Ownership had to be fully moved first. DROP ROLE refuses while the role still owns an object or holds a grant, and it lists every dependency it finds. The pg_shdepend sweep had to return no owner rows before I tried, the same reason I stopped trusting the table count.

The migration tooling connects as one fixed role and manages each service’s objects, so it needed membership in the new owning role to set default privileges on the new owner’s tables. The old role was already a member of the new one from the transition. Adding the reverse membership on top makes a cycle that Postgres rejects, so I reversed the direction in two steps: revoke the old role’s membership in the new one, then grant the new owning role membership in the connection role.

The login is managed outside Postgres, by something like an IAM directory, and deleting it there drops the underlying role. Dropping a role also strips its membership grants. Run as one step, the role can disappear before the membership revoke executes, and the revoke then errors on a role that no longer exists. I revoke the memberships first while the role still exists, then delete the user.

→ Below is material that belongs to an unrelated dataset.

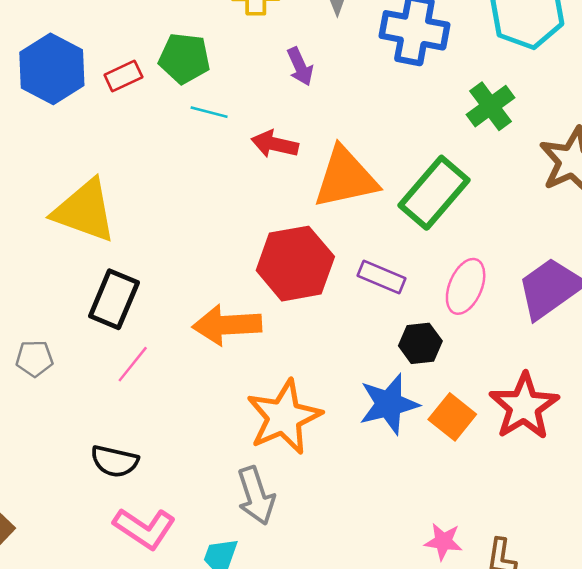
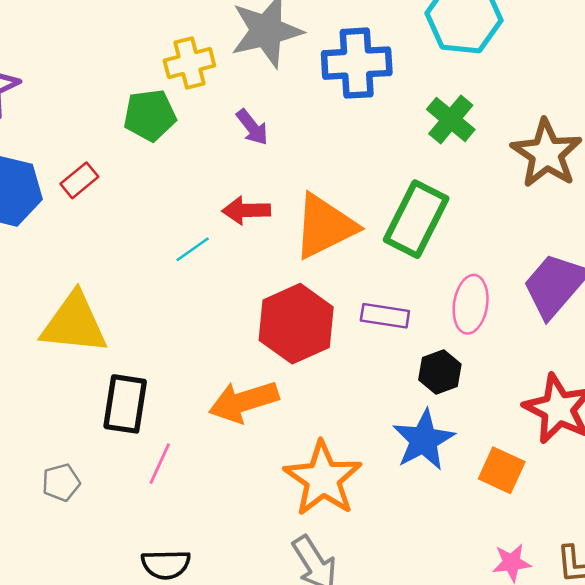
green pentagon: (184, 58) -> (150, 115), moved
cyan line: (209, 112) -> (193, 249), moved, turned -36
orange square: (452, 417) -> (502, 470), moved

My approach now Link to heading

I run this lowest environment first, one at a time. A short lock_timeout and a retry loop keep the live reassign from blocking traffic, so the application stays up. I reach for REASSIGN OWNED first, because it moves every object class and I cannot forget one. When a publication or a shared database forces the per-object path, I treat a non-empty owner result from the sweep as unfinished. By the time production runs, a lower environment has already shown me what breaks.